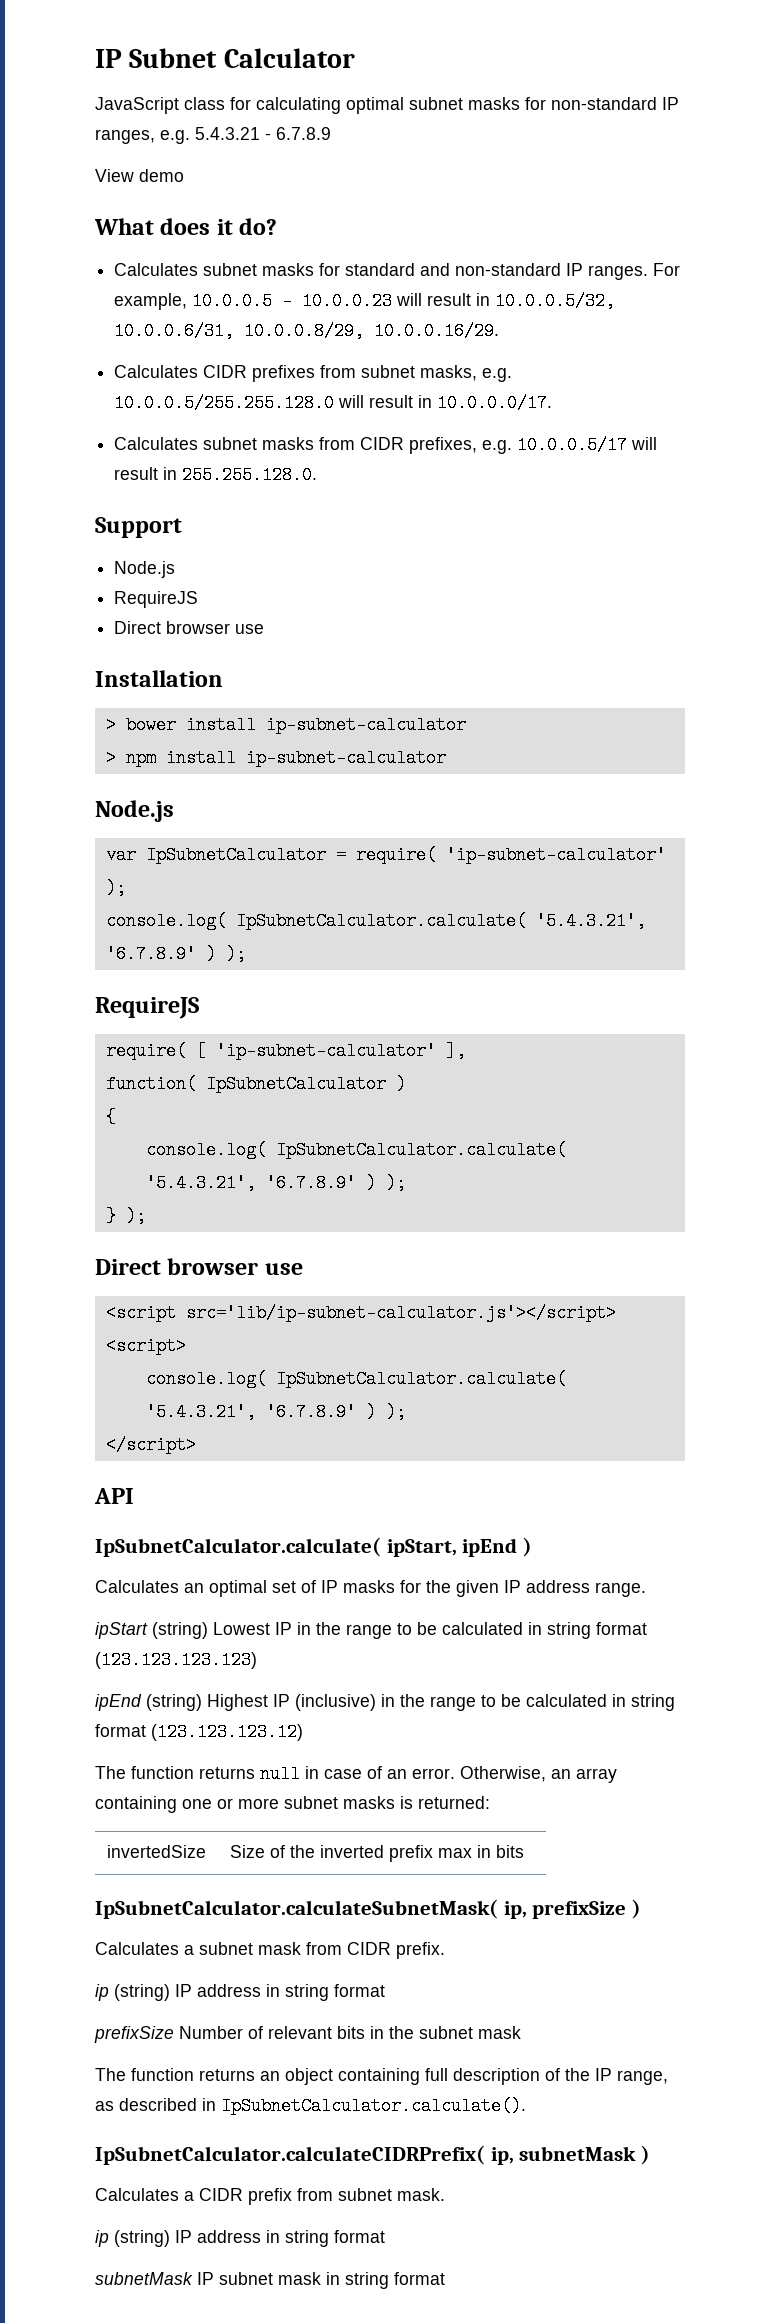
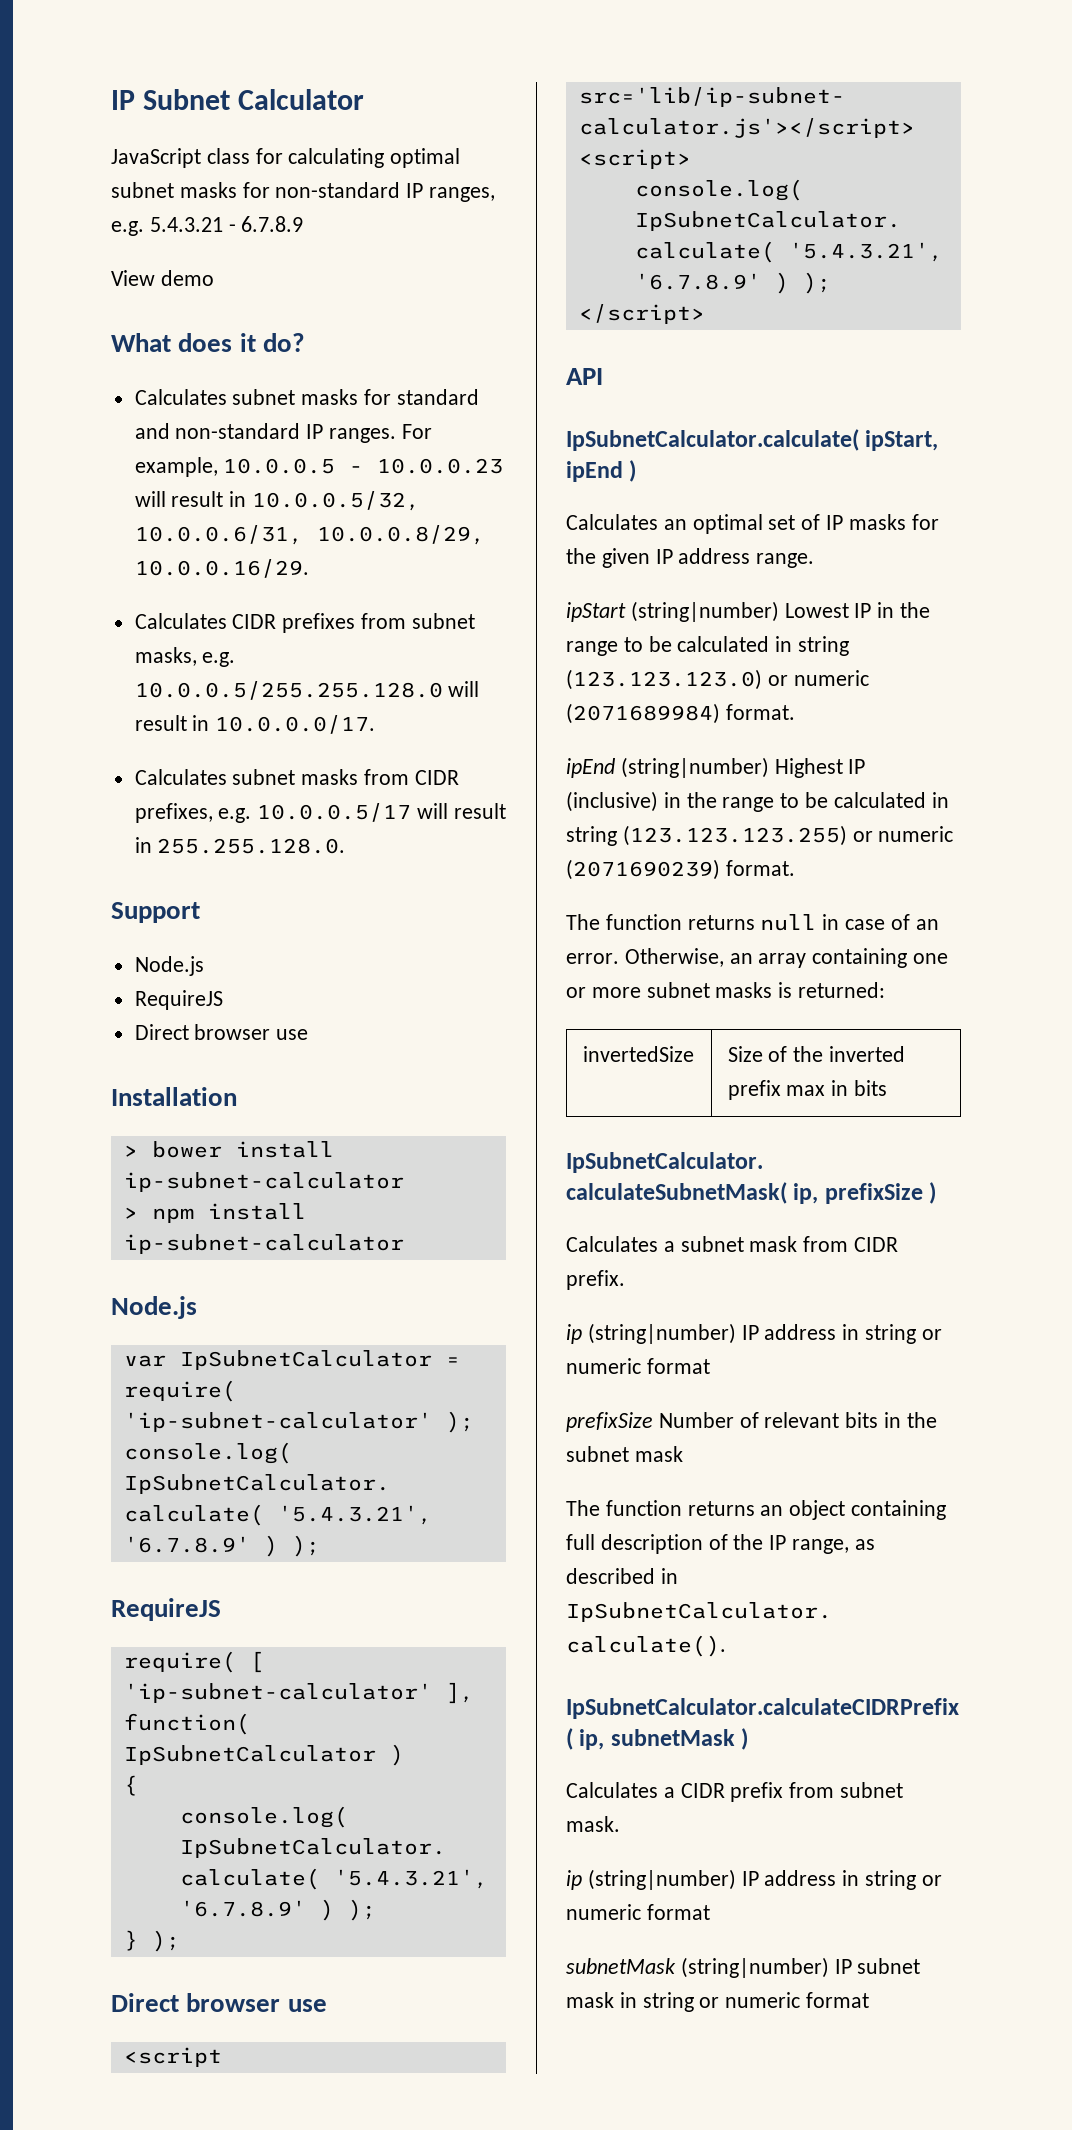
[152,1622,208,1639] (string) -> [630,601,779,622] (string|number)
[596,1622,647,1635] [95,1651,257,1669] [95,1694,202,1711] format (123.123.123.123) // ipEnd (string) -> [566,669,869,690] [566,703,795,724] [566,757,769,778] (123.123.123.0) or numeric (2071689984) format. // ipEnd (string|number)
[95,1723,303,1741] format (123.123.123.12) -> [622,825,954,846] [566,859,795,880] (123.123.123.255) or numeric (2071690239) format.
[114,1984,329,2001] (string) IP address in string -> [587,1323,942,1344] [566,1358,641,1374] (string|number) IP address in string or numeric
[114,2230,329,2247] (string) IP address in string -> [587,1869,942,1890] [566,1904,641,1920] (string|number) IP address in string or numeric
(193, 2278) none -> [680,1957,829,1978] (string|number)
(389, 2280) none -> [699,1992,801,2008] or numeric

****

| ACTION ITEM |
Where in the records above does the word "address" appear? Copy each line that holds it.

| RESULT BELOW |
[114,1984,329,2001] (string) IP address in string -> [587,1323,942,1344] [566,1358,641,1374] (string|number) IP address in string or numeric
[114,2230,329,2247] (string) IP address in string -> [587,1869,942,1890] [566,1904,641,1920] (string|number) IP address in string or numeric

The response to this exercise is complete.